O segredo para aprender qualquer coisa (mesmo qualquer coisa) num mês

Entre trabalho, casa, família, filhos, amigos, atividades quanto tempo resta do dia para se dedicar a alguma coisa nova? Lembra-se da última vez que aprendeu algo diferente? Uma nova língua, um instrumento musical, uma arte, um desporto. É importante para o nosso cérebro continuarmos a definir situações e desafios com regularidade. A grande desculpa para para não o fazer é sempre a falta de tempo. Mas, e se lhe dissermos que não precisa mais do que 20 horas para aprender algo novo? Já se imagina de guitarra na mão?

Texto de Ana Patrícia Cardoso | Fotografia Shutterstock

Sempre teve o sonho de aprender uma nova língua mas continua a dizer para si mesmo que não tem tempo para esta atividade? Isso pode mudar depois de ler este artigo.

A boa notícia é que só precisa de 20 horas para se tornar conhecedor do que quiser. Sim, é verdade. Segundo o diagrama de 1885 do filósofo alemão Hermann Ebbinghaus (que ainda hoje é usado em empresas para avaliar a qualidade do trabalho) citado no El Pais, 20 horas são o suficiente para nos colocar num ponto suficientemente confortável em relação à curva de aprendizagem.

Josh Kauffman, escritor e conferencista, explica no seu livro As Primeiras 20 horas. Como Aprender Qualquer Coisa Rápido, que existe um período inicial (20 horas) em que se apreende a maioria dos conhecimentos numa matéria.

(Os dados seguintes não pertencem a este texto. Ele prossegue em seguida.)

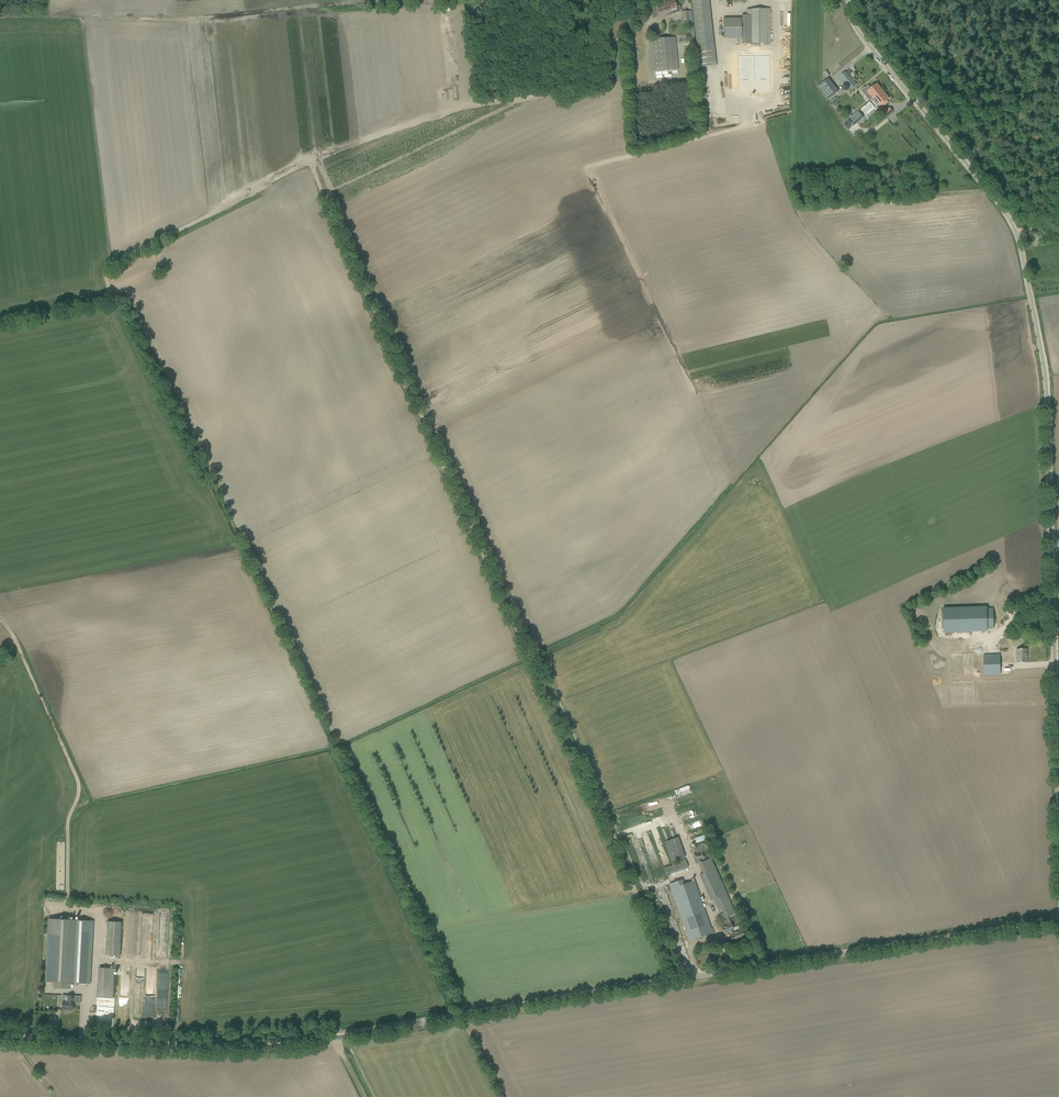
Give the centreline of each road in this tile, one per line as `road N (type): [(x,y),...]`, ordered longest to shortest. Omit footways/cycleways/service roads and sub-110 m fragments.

Mas, atenção: 20 horas dão-lhe o conhecimento necessário para saber defender-se no que decidir aprender, não vai logo dar concertos em estádios ou ser intérprete de alemão. Ou seja, não se torna instantaneamente um perito.

Josh Kauffman, escritor e conferencista, explica no seu livro As Primeiras 20 horas. Como Aprender Qualquer Coisa Rápido, que existe um período inicial (20 horas) em que se apreende a maioria dos conhecimentos numa matéria. A partir daí, o tempo dedicado à atividade é de aperfeiçoamento.

A questão seguinte que se impõe é: «Onde vou buscar 20 horas a uma agenda já preenchida?» Benjamin Franklin, inventor americano do século XVIII já tinha resposta para si. Chamou-lhe a «regra das cinco horas», ou seja, uma hora por dia, de segunda a sexta-feira, dedicada somente à aprendizagem de alguma coisa.

Michael Simmons, autor do livro The Student Success Manifesto e colaborador das revistas Forbes, Fortune e Time, afirma que o segredo está em encontrar o tempo certo até estarmos mesmo ocupados – ou mesmo sobrecarregados – e não nos deixarmos levar por distrações. Outro conselho importante é ir praticando o que está a aprender para não ser imediatamente esquecido.

Para Simmons, estas horas que reservamos para nós são muito importantes para o bem-estar psíquico e mental. Para além do saber adquirido, a confiança em si também é restabelecida.

Gemma Ramirez, autora do livro Claves del coaching: Herramientas que te ayudaran a sacar lo mejor de ti (a Chave do Coaching: Ferramentas que te ajudam a sacar o melhor de ti), defende uma técnica a que chamou de «reset»: durante aquela hora, esvazie a cabeça de quaisquer preocupações ou problemas que possa ter.

Por uma hora, a única coisa que importa é aquela nova aprendizagem. Não consegue? Gemma sugere uma forma de o fazer: «Durante 15 minutos, anote tudo o que lhe vem à cabeça. Sem critério, sem pensar muito. Anote tudo. No final desse tempo, não só vai sentir-se mais leve como vai perceber a quantidade de ‘lixo mental’ que está a acumular».

Para Simmons, estas horas que reservamos para nós são muito importantes para o bem-estar psíquico e mental. Para além do saber adquirido, a confiança em si também é restabelecida, uma vez que cumpriu o desafio a que se propôs. Uma hora por dia, cinco dias por semana, durante quatro semanas e estará pronto para dizer que já sabe algo novo. Há melhor sensação que essa?